日本の学校って軍隊教育?

1月 15th, 2013 Categories: ブログ評論, 5.閑話休題, 海外子女教育

記事の表題はもちろん撒き餌ですが、欧米式のインター校を見ていると、そう感じてしまうところが多々あります。ちょうどいま、息子が通う香港のインター校のスポーツデイ(運動会)の会場となっている私営運動場のスタンドからこの記事を書いています。日本の学校(特に公立の小中高)は、どちらかといえば左寄りの方が多いのかと思われ、こんな記事をみたらびっくりして反発されるかもしれませんが、ちょっと辛抱して記事の続きを読んで頂けないでしょうか。

日本は学校側が生徒に対して、授業や行事に規律のとれた団体行動を比較的強く求める傾向があると思います。たとえば授業の開始に起立・礼とやったり(もしかしてそんな学校は減っているのかもしれませんが)、中高生に詰め襟の入った軍隊のような制服を着せたり(黒い制服もだんだん減っているのでしょうね)というのは比較的わかりやすい例です。こういう行為は軍隊を連想するので嫌がる先生がいるのではないかと思います。
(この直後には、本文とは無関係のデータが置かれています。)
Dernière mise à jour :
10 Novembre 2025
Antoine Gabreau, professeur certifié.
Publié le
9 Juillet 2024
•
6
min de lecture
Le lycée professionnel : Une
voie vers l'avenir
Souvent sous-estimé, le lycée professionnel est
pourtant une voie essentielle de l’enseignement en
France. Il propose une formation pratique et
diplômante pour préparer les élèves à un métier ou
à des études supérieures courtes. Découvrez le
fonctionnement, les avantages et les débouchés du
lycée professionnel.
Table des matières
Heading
ところがそういう先生方でも、指摘されるまでわからないのが、下記のような例です。

1)大勢が整列し、行進曲に手足の動きを揃えて歩く入場行進。

2)大勢が傘などを持って行う演技。(一例

3)大勢が一斉に動きを揃えて行うピラミッドや組体操。(一例

大勢の生徒が同じタイミングできれいな動きを見せる事を、日本の学校では、生徒と担任教師が一緒になって熱心に練習するのではないでしょうか。ところがよく考えてみると、手足をピシっとそろえた行進というのは軍隊行進です。また、集団で演技、ピラミット、組体操などは、中国共産党や北朝鮮が国家行事の出し物でやるマスゲームを非常に強く連想させます。(私はそのものだと思っております)私は軍隊式の教育が悪いと言っているのではありません。日本の(特に公立校の)教育はそのように見えると指摘しているだけです。

私の息子は幼稚園と小学校は北米カナダ式、中学からは英国式のインター校へ通っています。私はこれまで息子の学校行事に「そこそこ」参加してきましたが、体育イベントであれ文化イベントであれアウトドア・イベントであれ、教師は行事の大枠と進行を管理しますが、基本は生徒の主体的行為に任されているようです。主体的行為というのは、たとえば生徒会が生徒の行動を自主的に管理して規律のとれた団体行動をさせるという意味ではありません。私の経験したインター校の行事では、率直に言って、入場行進もマスゲームもありません。団体演技がないので、運動会の為の練習時間というのもほとんどありません。それだけではなく、進行中のプログラムと関係ない生徒は、邪魔しないようにしながらも、生徒の待機場所だけでなく、グランドの中でも自由に時間を過ごしています。

この違いは「規律」という言葉が鍵になるのかもしれません。

日本語の「規律」は、秩序という意味合いが強いようです。教育の場で秩序を守る事を教えるという意味で、行進やマスゲームが導入されているのかもしれません。ところが規律の英語の意味である「Discipline」は鍛錬・統制という意味が強いようです。柔軟な思考や主体的なリーダーシップを身につけさせる事を目標としている英米のインター校では、教師が介入して鍛錬や統制の練習は必要最小限にしたいと考えているのかもしれません。

私は、日本の教育は軍隊みたいで駄目だと言いたい訳ではありません。ただ、多くの小中高の多くの教師が、運動会ともなれば生徒と一緒に行進やマスゲームを熱心に練習しているが、実はそれが軍隊式であるという事を自覚しているのか、あるいは無自覚にやっているのかという事にたいへん興味があります。